5 Growth Hacks for Your Small Business

Getting past the startup stage of owning your own business is quite an achievement, but seeking and sustaining the growth of your business is essential for its survival and your future prospects.

Once you get past the initial marketing strategies to attract those first few customers, such as using banner printers to produce large format displays to attract customers to your business, or using attending your local market or trade fairs and using popup stands, you need to examine possibilities for more serious growth, which can be sustained in the long term.

Here are 5 things you need to consider when looking for fresh growth for your business.

1. New business lines

One of the easiest strategies for growth is to offer products if you sell services and vice versa. For example, if you’re a personal trainer, creating an online site selling sports equipment is ideal. Clients will want to buy the equipment you recommend, which could include a heart rate monitor, resistance bands, etc.

2. Your business model

Growth is intimately linked to your business model because the business model dictates how you are going to get customers and how you are going to charge them. The more human interaction there is in approaching and attracting the client, the less scalable the business will be. It means that it generates more costs and it is more difficult to make the growth profitable.

A classic example is that of the B2B model. To get more you need more sales force and that means higher costs. But between this model and the self-service or online business, the most scalable, there are many levels of scalability. Sometimes the way to solve this is through your commercial proposal.

3. Your commercial proposal

The ideal situation is being able to reduce the cost of acquisition and improve the value of the client. For example, a startup manufacturer of some interesting devices wants to sell them at £800. It is a price that might cause a lot of resistance in attracting new customers, even though the product solves a problem.
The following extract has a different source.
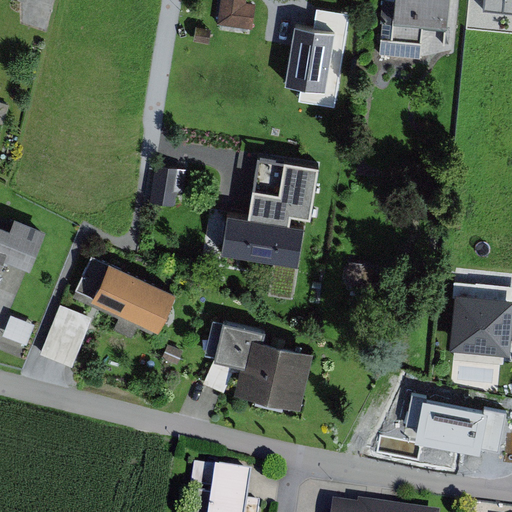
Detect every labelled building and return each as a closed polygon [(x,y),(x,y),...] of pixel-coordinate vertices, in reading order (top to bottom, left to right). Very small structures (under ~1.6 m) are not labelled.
[(261,5),(251,4),(251,0),(225,0),(222,24),(258,28),(261,5)] [(384,55),(425,59),(428,29),(451,31),(454,0),(399,0),(397,24),(387,23),(384,55)] [(313,219),(321,162),(259,154),(251,215),(229,212),(223,253),(275,259),(270,292),(296,295),(306,218),(313,219)] [(156,197),(165,198),(168,165),(159,165),(156,197)] [(169,165),(167,202),(183,203),(185,166),(169,165)] [(21,211),(14,230),(0,225),(0,281),(7,262),(34,272),(52,223),(21,211)] [(176,292),(113,261),(97,299),(161,329),(176,292)] [(511,294),(456,293),(454,351),(511,352),(511,294)] [(61,300),(41,352),(74,365),(94,313),(61,300)] [(28,343),(36,322),(13,313),(5,333),(28,343)] [(318,355),(273,345),(276,330),(224,319),(214,365),(244,372),(239,396),(306,411),(318,355)] [(510,413),(418,393),(411,425),(420,436),(482,450),(483,445),(502,449),(510,413)] [(199,511),(261,511),(264,501),(251,499),(256,472),(220,466),(220,465),(199,461),(196,482),(216,486),(215,493),(203,491),(199,511)] [(443,511),(444,510),(363,499),(362,502),(338,499),(336,511),(443,511)]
The resistance is caused by the fact that the target client can currently obtain a similar service on a monthly basis and investing £800 at once seems steep. However, instead of asking for £800 at once and not getting anything further from that client until they choose to renew the device, the business opts to charge just £30 every month and so, in addition, retain the client virtually for life? This generate less resistance in the recruitment and infinitely multiplies the profitability of the client life cycle.

4. Recurrent income

The problem with this way of designing your offer is that it delays the collection of the full cost from the client and that limits your ability to have hard cash to invest in growth on a day-to-day basis.

This mismatch is the classic ingredient in successful growth leading to business death! If you have a business model which pays suppliers with long terms and charges clients using short terms, it’s wonderful, but if you do not have such a model you should look for ways to avoid that conflict so as not to die of success. In that sense, the subscription models are ideal, because you only invest in one-time client acquisition and it helps you extend the life cycle of the client.

5. An offer for non-consumers

A strategy that usually results in significant growth is the search for non-consumers of our products. That is, customers who are not even consumers of the competition. For example, a person who isn’t a Rolex customer, and doesn’t buy a similar watch from their competition, may not do so because they have a very clear barrier to purchase: wealth, or lack of it. This way of growing is one of the most complicated, but spectacular growth can be achieved if you know how to question and identify these barriers.

Think about the way to segment your customers and identify what limits them to buy from you: it can be time, age, sex, etc. And the ones less focused on and yet capable of offering greater growth: the barriers of utility and ability. One example of this is the Wii, which managed to become a market leader by being less powerful and less cool than the previous ones, because they broke the barrier of the skill. While others were aimed at consumers willing to devote a significant amount of time and resources to the game, Nintendo launched an understandable game, easily played by all.

The key to finding such growth? Stop thinking about complex competing variables and focus on non-customers: analyse what bothers them, ask them why they do not consume your product and what would help them to start doing so.